Here's a real-world example where failing to clean up the given promise is bad.
-- If we give this promise to a maid via `::GivePromise`, this part remains until a player touches it.
-- Even though nobody is listening!
local function promiseCharacterTouchTrigger()
local promise = Promise.new()
local maid = Maid.new()
promise:Finally(function()
maid:Destroy()
end)
local part = Instance.new("Part")
part.Anchored = true
part.Archivable = false
part.CanCollide = false
part.Transparency = 0.5
part.CanTouch = true
part.Size = Vector3.one * 8
part.Parent = workspace
maid:GiveTask(part.Touched:Connect(function()
promise:Resolve()
end))
maid:GiveTask(part)
return promise
endThe maid method is useful when you want cache a promise and pass it to many listeners.

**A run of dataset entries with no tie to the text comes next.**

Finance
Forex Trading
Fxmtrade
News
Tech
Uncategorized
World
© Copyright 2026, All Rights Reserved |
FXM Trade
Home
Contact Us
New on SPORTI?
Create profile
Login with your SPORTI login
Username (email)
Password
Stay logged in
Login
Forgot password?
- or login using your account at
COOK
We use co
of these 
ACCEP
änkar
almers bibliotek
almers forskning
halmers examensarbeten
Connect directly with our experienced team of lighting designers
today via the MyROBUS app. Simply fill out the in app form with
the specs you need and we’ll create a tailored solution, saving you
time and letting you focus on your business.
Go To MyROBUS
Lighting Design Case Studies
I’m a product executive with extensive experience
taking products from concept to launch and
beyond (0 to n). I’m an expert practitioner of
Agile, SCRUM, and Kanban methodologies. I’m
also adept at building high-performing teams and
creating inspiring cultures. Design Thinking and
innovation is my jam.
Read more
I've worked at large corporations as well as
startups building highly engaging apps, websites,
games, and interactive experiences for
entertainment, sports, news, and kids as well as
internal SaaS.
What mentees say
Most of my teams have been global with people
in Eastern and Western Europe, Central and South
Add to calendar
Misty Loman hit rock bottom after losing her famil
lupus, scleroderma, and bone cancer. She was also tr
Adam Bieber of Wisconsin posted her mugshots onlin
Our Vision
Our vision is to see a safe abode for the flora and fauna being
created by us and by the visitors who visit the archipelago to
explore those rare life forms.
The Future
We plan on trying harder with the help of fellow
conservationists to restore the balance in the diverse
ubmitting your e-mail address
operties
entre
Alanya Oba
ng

function Class:PromiseDataStore()
return self._dataStorePromise
endConsumers taking ownership of that unwrapped promise would be really bad! They'd indirectly mutate the service on cleanup, causing a race condition.
However I think most users create a fresh promise per consumer; both Janitor and Trove take ownership and destroy the original promise, rather than just break the chain like Maid does. The behaviour of Maid::GivePromise can't be changed, but the docs should reflect the subtlety of its usage.